What is the value of college, really? For many adult learners, earning a degree is not without sacrifice – the cost, the time investment, the challenge of balancing school with family. But the real question is, can you afford not to go?
I recently commented on an article that senior editor Derek Thompson wrote for The Atlantic about how the only thing more expensive than college is not going to college. The benefits of education are indisputable -- job opportunities and increased income to name just a few. But that doesn’t mean the cost isn’t a challenge for many students.
The article lays out some interesting facts and figures about how the cost of education compares to alternatives, such as not going to college or investing your money elsewhere. It also highlights some studies that support the argument that college is indeed worth the investment. This is all important to consider. However, Derek made one particular point that really resonated with me.

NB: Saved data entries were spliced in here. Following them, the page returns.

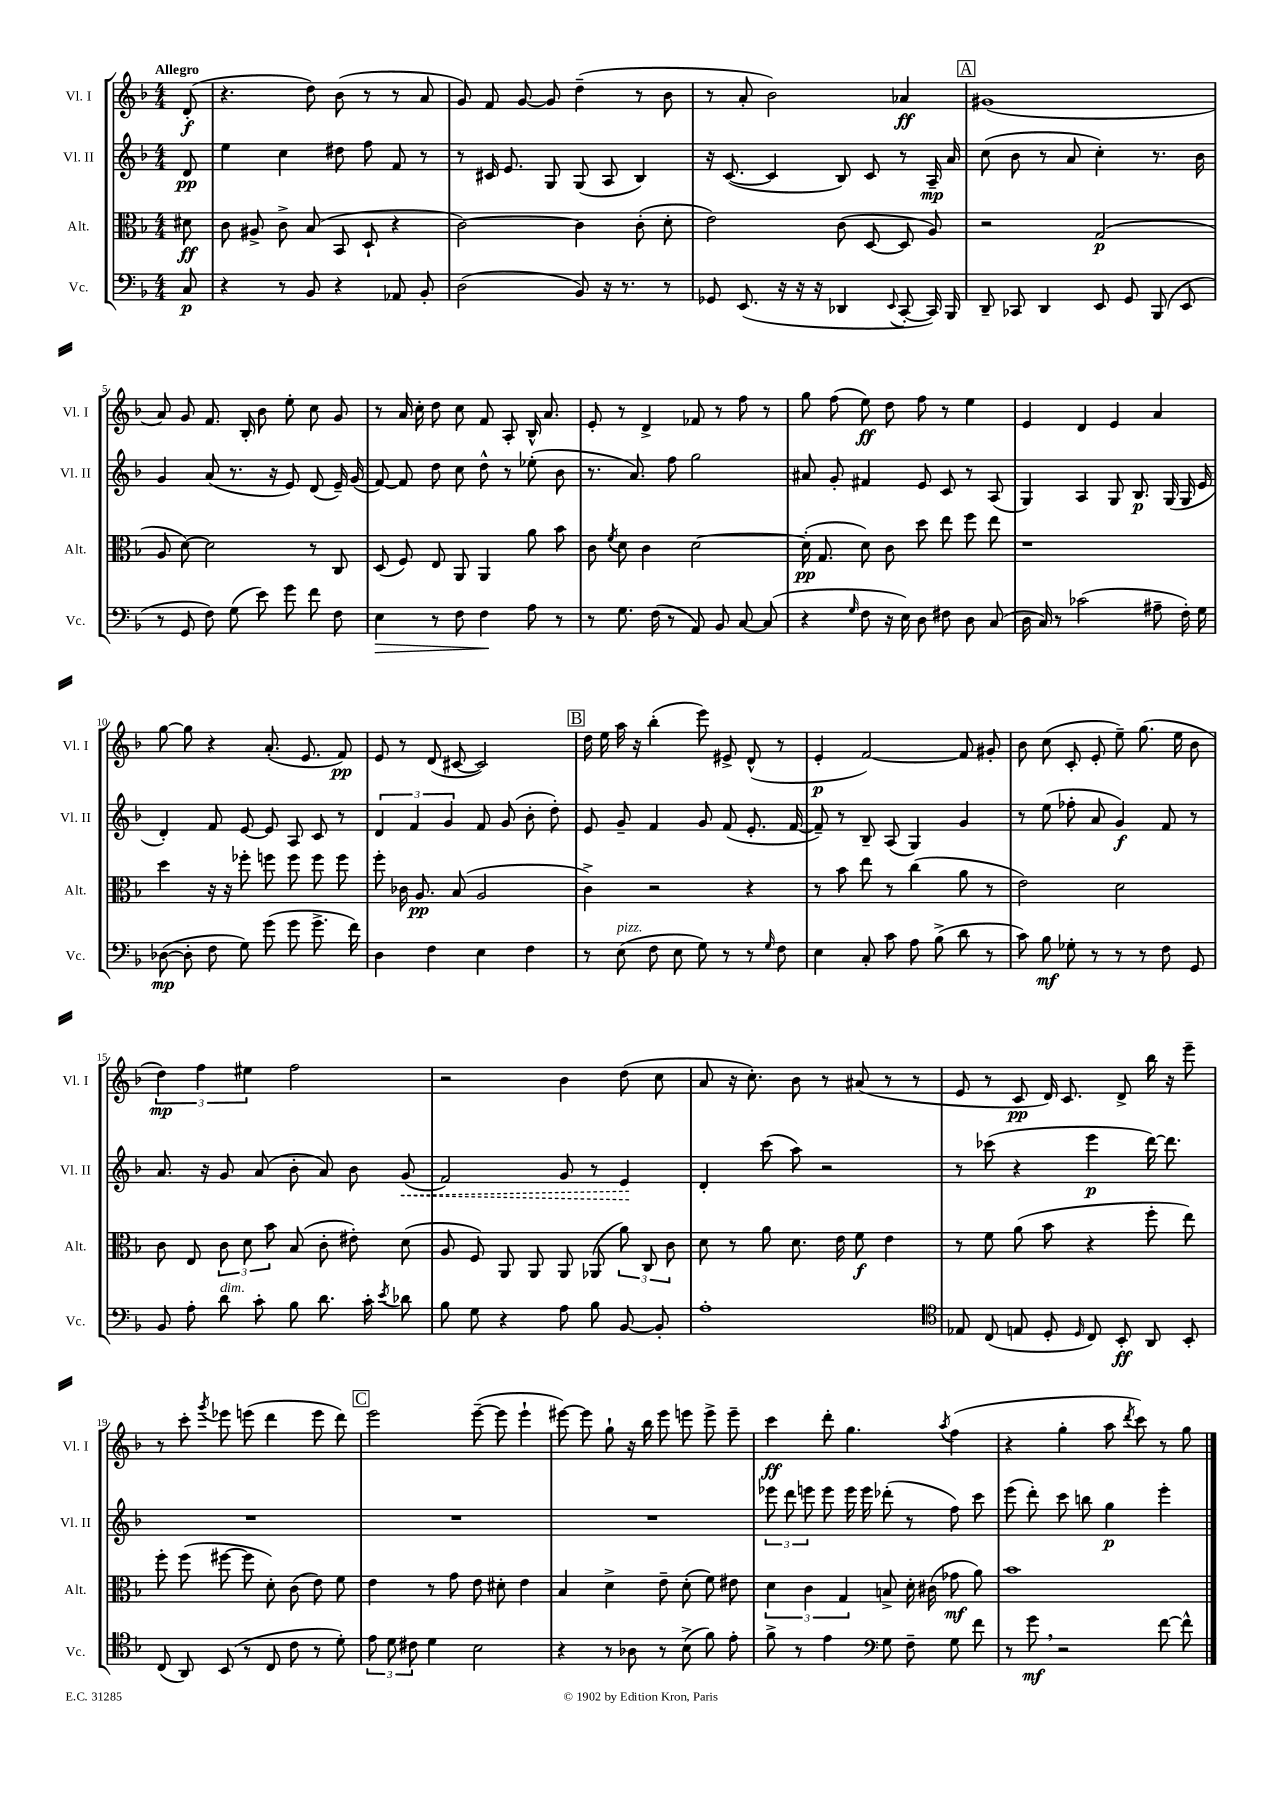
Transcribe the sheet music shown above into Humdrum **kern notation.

**kern	**kern	**kern	**kern
*staff4	*staff3	*staff2	*staff1
*clefF4	*clefC3	*clefG2	*clefG2
*k[b-]	*k[b-]	*k[b-]	*k[b-]
*M4/4	*M4/4	*M4/4	*M4/4
8C	8d#	8d	(8d'
=	=	=	=
4r	8c	4ee	4.r
.	8A#^	.	.
8r	8c^	4cc	.
8BB-	(8B-	.	8dd)
4r	8BB-	8dd#	(8b-
.	8D`	8ff	8r
8AA-	4r	8f	8r
8BB-'	.	8r	8a
=	=	=	=
(2D	[2c)	8r	8g)
.	.	16c#	8f
.	.	8.e	.
.	.	.	[8g
.	.	8G	8g]
8BB-)	4c]	(8G	(4dd~
16r	.	8A	.
8.r	.	.	.
.	(8c'	4B-)	8r
8r	8d'	.	8b-
=	=	=	=
8GG-	2e)	16r	8r
.	.	([8.c	.
(8.EE	.	.	8a'
.	.	4c]	2b-)
16r	.	.	.
16r	.	.	.
16r	.	.	.
4DD-	(8c	8B-)	.
.	[8D	8c	.
8qqEE	.	.	.
[8CC'	8D]	8r	4a-
16CC])	8A)	16A~	.
16BBB-	.	16a	.
=	=	=	=
8DD~	2r	(8cc	(1g#
8CC-	.	8b-	.
4DD	.	8r	.
.	.	8a	.
8EE	(2G	4cc')	.
8GG	.	.	.
(8BBB-	.	8.r	.
8EE	.	.	.
.	.	16b-	.
=	=	=	=
8r	8A	4g	8a)
8GG	[8d)	.	8g
8F)	2d]	(8a	8.f
(8G	.	8.r	.
.	.	.	16B-'
8e)	.	.	8b-
.	.	16r	.
8g	.	8e)	8ee'
8f	8r	(8d	8cc
8F	8C	16e~)	8g
.	.	(16g	.
=	=	=	=
4E	(8D	[8f)	8r
.	8F)	8f]	16a
.	.	.	16cc'
8r	8E	8dd	8dd
8F	8AA	8cc	8cc
4F	4AA	8dd^^	8f
.	.	8r	8A'
8A	8a	(8ee-'	16B-^^
.	.	.	8.a
8r	8b-	8b-	.
=	=	=	=
8r	8c	8.r	8e'
.	8qf	.	.
8.G	8d	.	8r
.	.	8.a)	.
.	4c	.	4d^
(16F	.	.	.
8r	.	8ff	.
8AA)	[2d	2gg	8f-
8BB-	.	.	8r
[8C	.	.	8ff
(8C]	.	.	8r
=	=	=	=
4r	(16d']	8a#	8gg
.	8.G	.	.
.	.	8g'	(8ff
16qqG	.	.	.
8F	8d)	4f#	8ee)
16r	8c	.	8dd
16E)	.	.	.
8D	8dd	8e	8ff
8F#	8ee	8c	8r
8D	8ff	8r	4ee
(8C	8ee	(8A	.
=	=	=	=
16D	1r	4G)	4e
16C)	.	.	.
8r	.	.	.
(2c-	.	4A	4d
.	.	8G	4e
.	.	8.B-	.
8A#~	.	.	4a
.	.	(16G	.
16F')	.	16G	.
16G	.	16e	.
=	=	=	=
([8D-	4dd	4d')	[8gg
8D-']	.	.	8gg]
8F	16r	8f	4r
.	16r	.	.
8G)	8ff-'	[8e	.
(8g	8ff	8e]	(8.a'
8g	8ff	8A	.
.	.	.	8.e
8.g^	8ff	8c	.
.	8ff	8r	8f)
16f)	.	.	.
=	=	=	=
4D	8ff'	6d	8e
.	16c-	.	8r
.	.	6f	.
.	8.A	.	.
4F	.	.	(8d
.	.	6g	.
.	(8B-	.	[8c#
4E	2A	8f	2c#])
.	.	(8g	.
4F	.	8b-'	.
.	.	8dd')	.
=	=	=	=
8r	4c^)	8e	16dd
.	.	.	16ee
(8E	.	8g~	16aa
.	.	.	16r
8F	2r	4f	(4bb-'
8E	.	.	.
8G)	.	8g	8eee)
8r	.	(8f	8e#^
8r	4r	8.e'	(8d^^
16qqG	.	.	.
8F	.	.	8r
.	.	[16f	.
=	=	=	=
4E	8r	8f~])	4e'
.	8b-	8r	.
8C'	8ee	8B-~	[2f)
8c	8r	(8A	.
8A	(4cc	4G)	.
(8B-^	.	.	.
8d	8a	4g	8f]
8r	8r	.	8g#'
=	=	=	=
8c)	2e)	8r	8b-
8B-	.	(8ee	(8cc
8G-'	.	8ff-'	8c'
8r	.	8a	8e'
8r	2d	4g)	8ee~)
8r	.	.	(8.gg
8F	.	8f	.
.	.	.	16ee
8GG	.	8r	8b-
=	=	=	=
8BB-	8c	8.a	6dd)
8A'	8E	.	.
.	.	.	6ff
.	.	16r	.
8d	12c	8g	.
.	12d	.	6ee#
8c'	.	(8a	.
.	12b-	.	.
8B-	(8B-	8b-'	2ff
8.d	8c'	8a)	.
.	8e#')	8b-	.
16c'	.	.	.
8qe	.	.	.
8d-	(8d	(8g	.
=	=	=	=
8B-	8A	2f)	2r
8G	8F)	.	.
4r	8AA	.	.
.	8AA	.	.
8A	8AA	8g	4b-
8B-	(8AA-	8r	.
[8BB-	12a)	4e	(8dd
.	12C	.	.
8BB-']	.	.	8cc
.	12c	.	.
=	=	=	=
1A'	8d	4d'	8a
.	8r	.	16r
.	.	.	8.cc')
.	8a	(8ccc	.
.	8.d	8aa)	8b-
.	.	2r	8r
.	16e	.	.
.	8f	.	(8a#
.	4e	.	8r
.	.	.	8r
=	=	=	=
*clefC4	*	*	*
8E-	8r	8r	8e
(8C	8f	(8ccc-	8r
8E	(8a	4r	8c
8D'	8b-	.	16d)
.	.	.	8.c
16qqD	.	.	.
8C)	4r	4eee	.
8BB-'	.	.	8d^
8AA	8ff'	[16ddd)	16bb-
.	.	8.ddd]	16r
8BB-'	8ee)	.	8eee~
=	=	=	=
(8C	8ff'	1r	8r
8AA)	(8ff	.	8ccc'
.	.	.	8qggg
(8BB-	[8ff#	.	8eee-
8r	8ff#]	.	(8eee
8C	8d')	.	4ddd
8c	(8c	.	.
8r	8e)	.	8eee
8d')	8f	.	8ddd)
=	=	=	=
12e	4e	1r	2eee
12d	.	.	.
12c#	.	.	.
4d	8r	.	.
.	8g	.	.
2B-	8e	.	([8eee~
.	8d#'	.	8eee]
.	4e	.	4eee`
=	=	=	=
4r	4B-	1r	[8eee#)
.	.	.	8eee#]
8r	4d^	.	8gg`
8A-	.	.	16r
.	.	.	16bb-
8r	8e~	.	8eee#
(8B-^	(8d'	.	8eee
8f)	8f)	.	8eee^
8e'	8e#	.	8eee~
=	=	=	=
8f^	6d	12eee-	4ccc
.	.	12ddd	.
8r	.	.	.
.	6c	12eee	.
4e	.	8eee	8ddd'
.	6G	.	.
.	.	16eee	4.gg
.	.	16eee	.
*clefF4	*	*	*
8G	8B^	(8ddd-'	.
8F~	16d'	8r	.
.	(16c#	.	.
.	.	.	8qaa
8G	8g-	8ff)	(4ff
8f	8a)	8ccc	.
=	=	=	=
8r	1b-	(8eee	4r
8g	.	8ddd')	.
2r	.	8ccc	4gg'
.	.	8bb	.
.	.	4gg	8aa
.	.	.	8qddd
.	.	.	8ccc)
[8f	.	4eee'	8r
8f^^]	.	.	8gg
==	==	==	==
*-	*-	*-	*-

“Does a four-year university make sense for every student? Probably not. Is the modern on-site college education necessarily the ideal means to deliver training after high school? Maybe not. Vocational training and community colleges deserve a place in this discussion. And we happen to be living through a quiet revolution in higher education.”
It’s not about college at any cost. It’s about going to college when, where, and in a format that is right for each individual student. Not every learning style works for every student. Not everyone is prepared to be a college student at the same point in life. And every student’s financial aid needs are different.
The lesson? Every student should take a close look at a variety of schools, degree programs, and learning formats. Consider what career you want to pursue and how a degree might help you succeed. Talk to financial aid counselors who can help make college affordable for you.
Education is an investment in your future, so don’t let the cost get in the way of achieving your dream of earning a degree.